The South Florida Water Management District drained coastal canals and agricultural areas in the Palm Beach area. Schools closed in Palm Beach County on September 27. The Red Cross opened some of their emergency shelters in Dade County. In Miami, rain from the storm led to the cancellation of horse races at the Calder Race Course. State parks in Monroe County were temporarily closed. In southern portions of the state, residents prepared their boats for the storm, and 50 F-4 Phantom fighter jets were evacuated from the Homestead Air Force Base and moved to bases in South Carolina. Lumber yards, groceries stores, and hardware stores reported unusually high demand for emergency supplies, though certain smaller businesses closed early. Gasoline stations in the region "were doing bumper-to-bumper business". Farther to the south, in the Florida Keys, an emergency operations center was opened in response to the storm.

==Impact==
In Nassau, Bahamas, Isidore produced flooding rains and gales. There, the storm forced the closure of schools and banks. Heavy precipitation fell throughout the island chain, but no serious damage was reported.

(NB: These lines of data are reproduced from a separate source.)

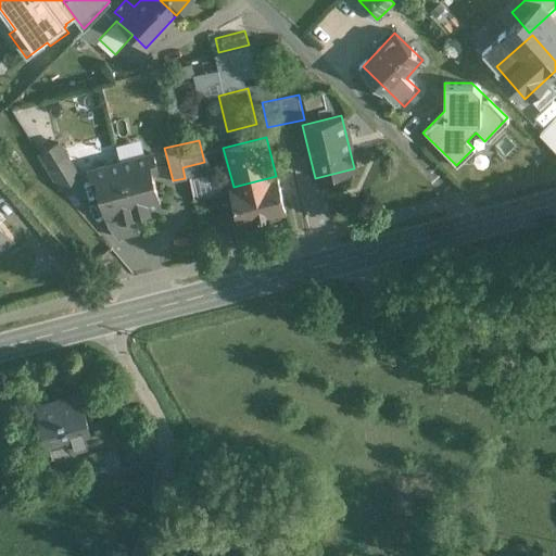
[(58,142),(37,154),(58,188),(78,175),(58,142)]
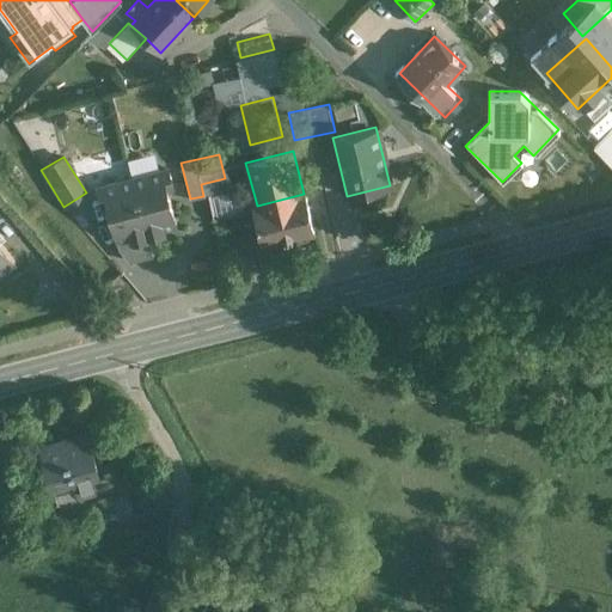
[(169,167),(133,177),(148,236),(176,228),(165,188),(173,185),(169,167)]
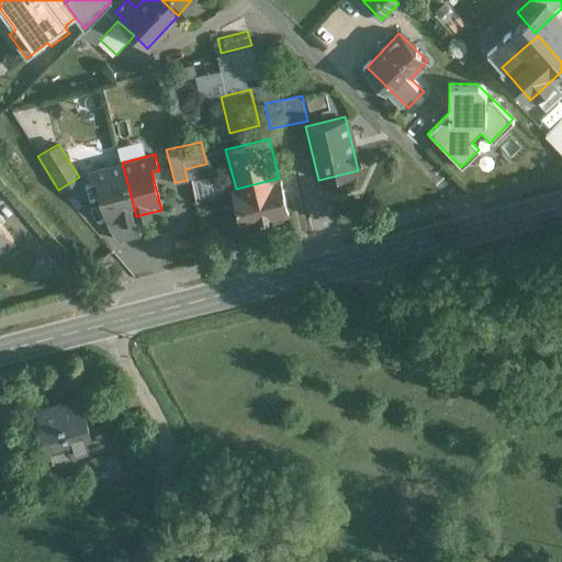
[(122,163),(89,170),(93,188),(100,186),(114,240),(141,234),(136,216),(122,163)]
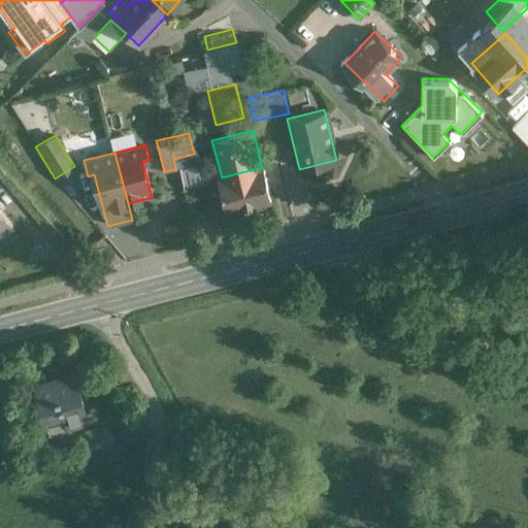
[(222,177),(218,178),(226,212),(271,200),(262,167),(222,177)]
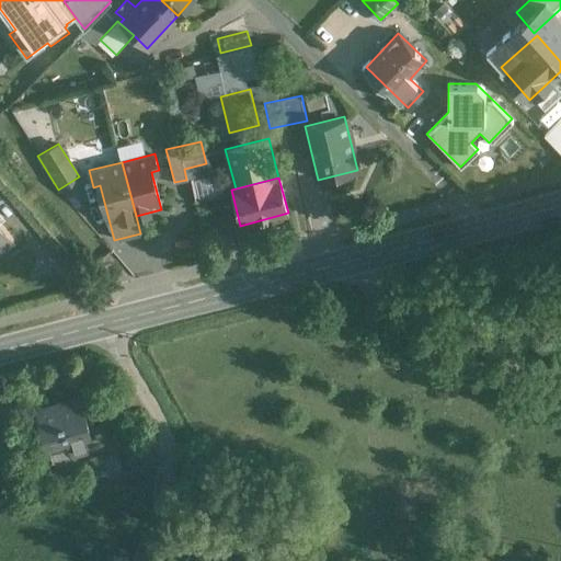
[(0,249),(13,239),(0,222),(0,249)]
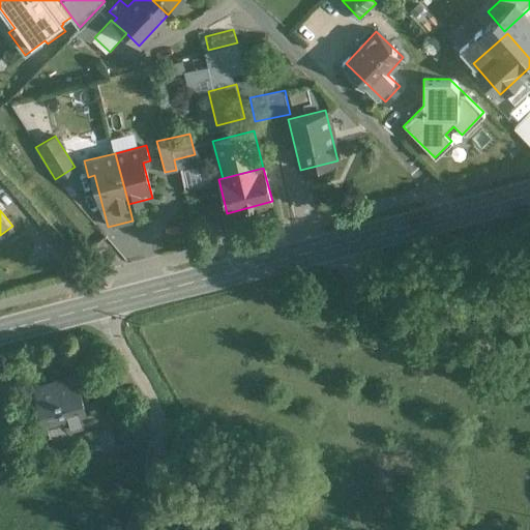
[(77,378),(36,388),(45,421),(64,415),(67,429),(89,422),(77,378)]
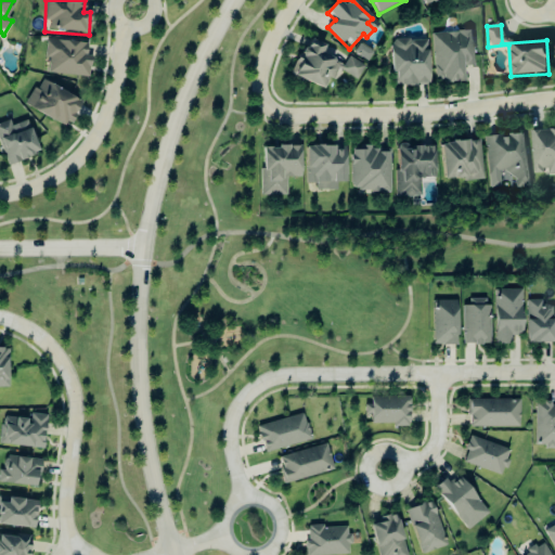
[(434,84),(461,82),(461,67),(473,67),(472,33),(431,34),(434,84)]
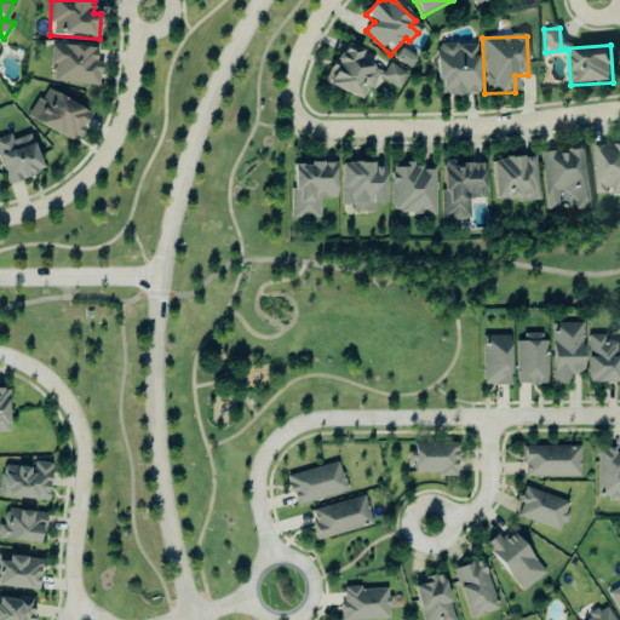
[(325,86),(361,101),(366,87),(372,90),(375,80),(399,90),(406,73),(384,64),(385,62),(342,45),(325,86)]
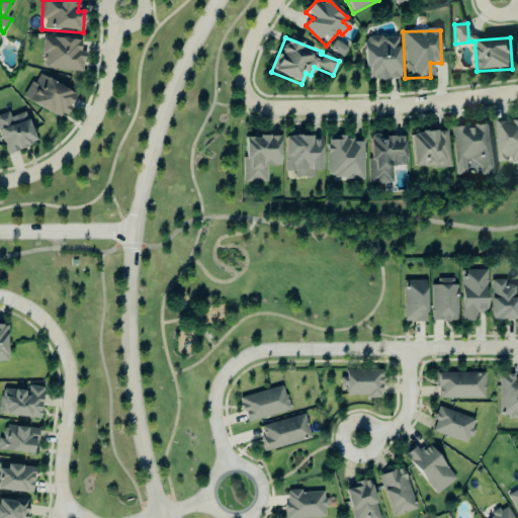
[(400,80),(399,37),(364,38),(365,69),(368,69),(368,81),(400,80)]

Winds from Isidore gusted to 73 mph in the St. Augustine, Florida area. Elsewhere, 65 mph winds were recorded. At Mayport, winds were sustained at 43 mph. In northern portions of the state, peak rainfall totals ranged from 5 to 7 in, much of which was associated with an intense convective band to the north and east of the cyclone's center. Power outages were mostly minor and scattered. Tides generally ran under 3 ft above normal; combined with high winds, the tides contributed to severe and widespread beach erosion along the east coast of Florida, threatening structures at times. In southeastern Palm Beach County, waves reached the seawalls of condominium complexes in Boca Raton and Highland Beach, while beach overwalks were damaged and lifeguard towers toppled at a park in the former. Delray Beach lost about half of an incomplete beach restoration project. Storm surge inundated low-lying portions of State Road A1A between Boynton Beach and Lake Worth, with a few sections closed. Additionally, segments of State Road A1A in Palm Beach were damaged.

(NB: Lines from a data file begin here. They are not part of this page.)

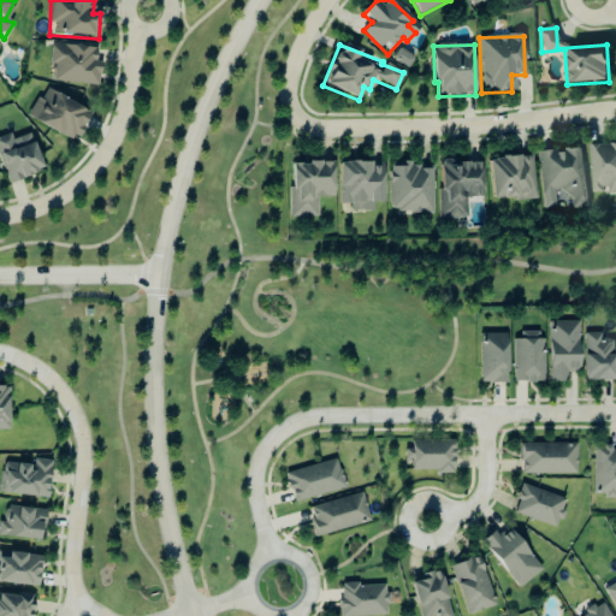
[(52,83),(99,86),(100,63),(95,63),(96,48),(51,46),(49,67),(52,67),(52,83)]
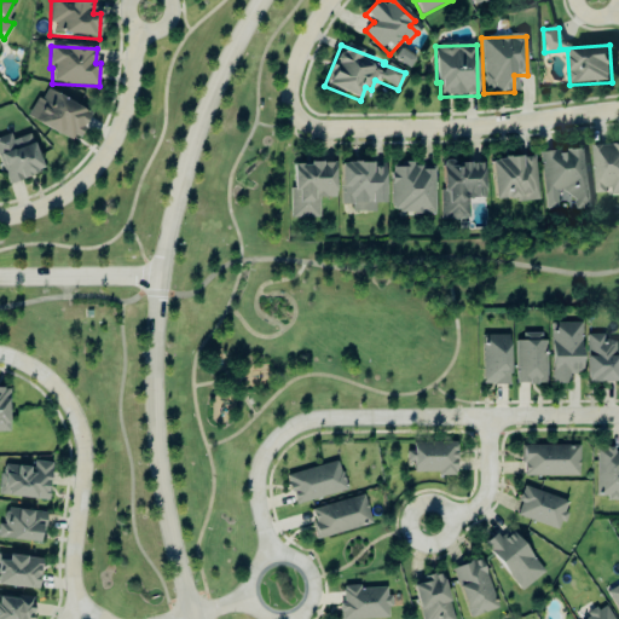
[(409,69),(415,58),(399,48),(393,59),(409,69)]
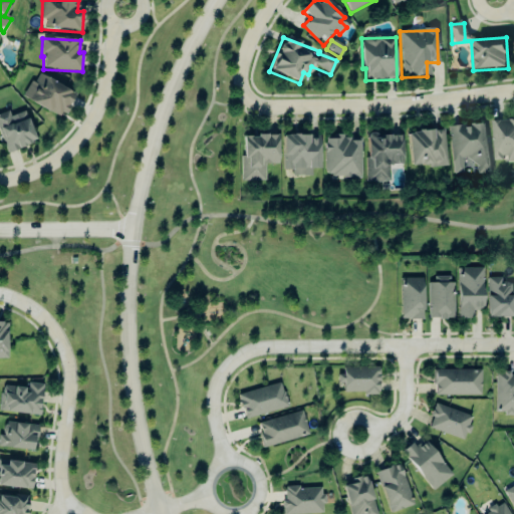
[(75,95),(36,74),(23,98),(62,119),(75,95)]
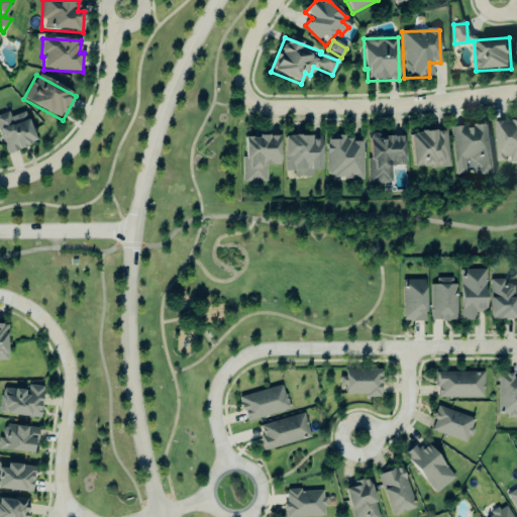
[(24,113),(9,118),(8,113),(0,115),(0,138),(6,156),(35,144),(24,113)]
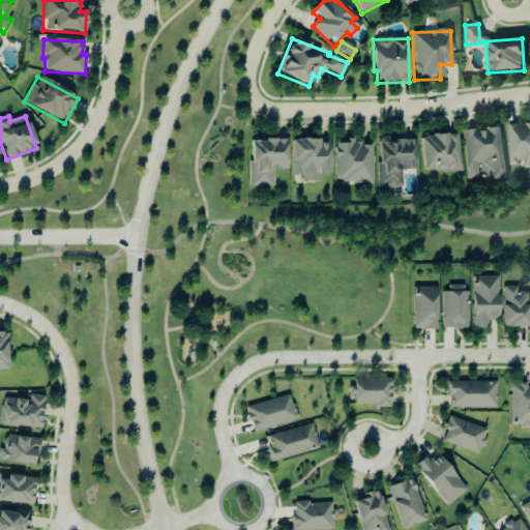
[(529,124),(506,125),(508,168),(529,167),(529,124)]
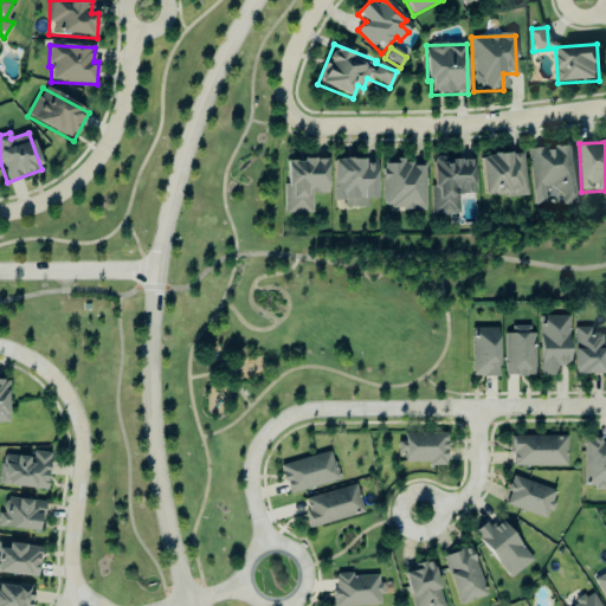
[(528,150),(534,206),(549,205),(549,207),(578,204),(571,146),(528,150)]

Gusty winds in Martin County downed some power lines. Washouts occurred at a few places on Indian River Drive in Jensen Beach. On Hutchinson Island, many eggs and nests of Caretta caretta and Chelonia mydas, respectively, were destroyed. A large, $500,000 beach restoration fill in Indian River County was washed away. One man was electrocuted as a result of the storm near Orlando. Another man was injured while attempting to land his plane at Orlando Executive Airport in high winds. In the Tampa Bay area, wind gusts up to 65 mph (105 km/h) led to the closure of the Sunshine Skyway Bridge for five hours. Street flooding impacted St. Augustine and Jacksonville. In the former, a pier that had recently reopened after being destroyed by Hurricane David in 1979 suffered significant damage from Isidore. Approximately 10,000 customers lost electricity in Jacksonville, though most were restored within several hours. Winds deroofed a three-car garage near Hastings. Throughout the state, overall damage was generally insignificant.

The storm also dropped heavy precipitation along the coasts of Georgia, South Carolina, and North Carolina, with sporadic showers in parts of Virginia. In Georgia, one tornado, ranked F1 on the Fujita scale, touched down in Brunswick, damaging a metal building's roof at a steel plant and 10 cars and a garage roof at a car dealership, and demolishing a metal hut at a National Guard Armory. Several trees fell due to a tornado, with about 2,000 power outages in Glynn County. The tornado caused approximately $250,000 in damage. In North Carolina, minor beach erosion and coastal flooding occurred, with waves of approximately 10 ft in height impacting Kill Devil Hills. Some freshwater flooding was also reported, especially in New Hanover County, where up to 3 ft of water inundated U.S. Route 421 in Wilmington. Offshore, swells of 12 to 15 ft extensively damaged a wooden ship, the Phoenix. The vessel "barely escaped destruction", though a crew member suffered a cracked rib. Across its path, Isidore was estimated to have inflicted $1 million in damage.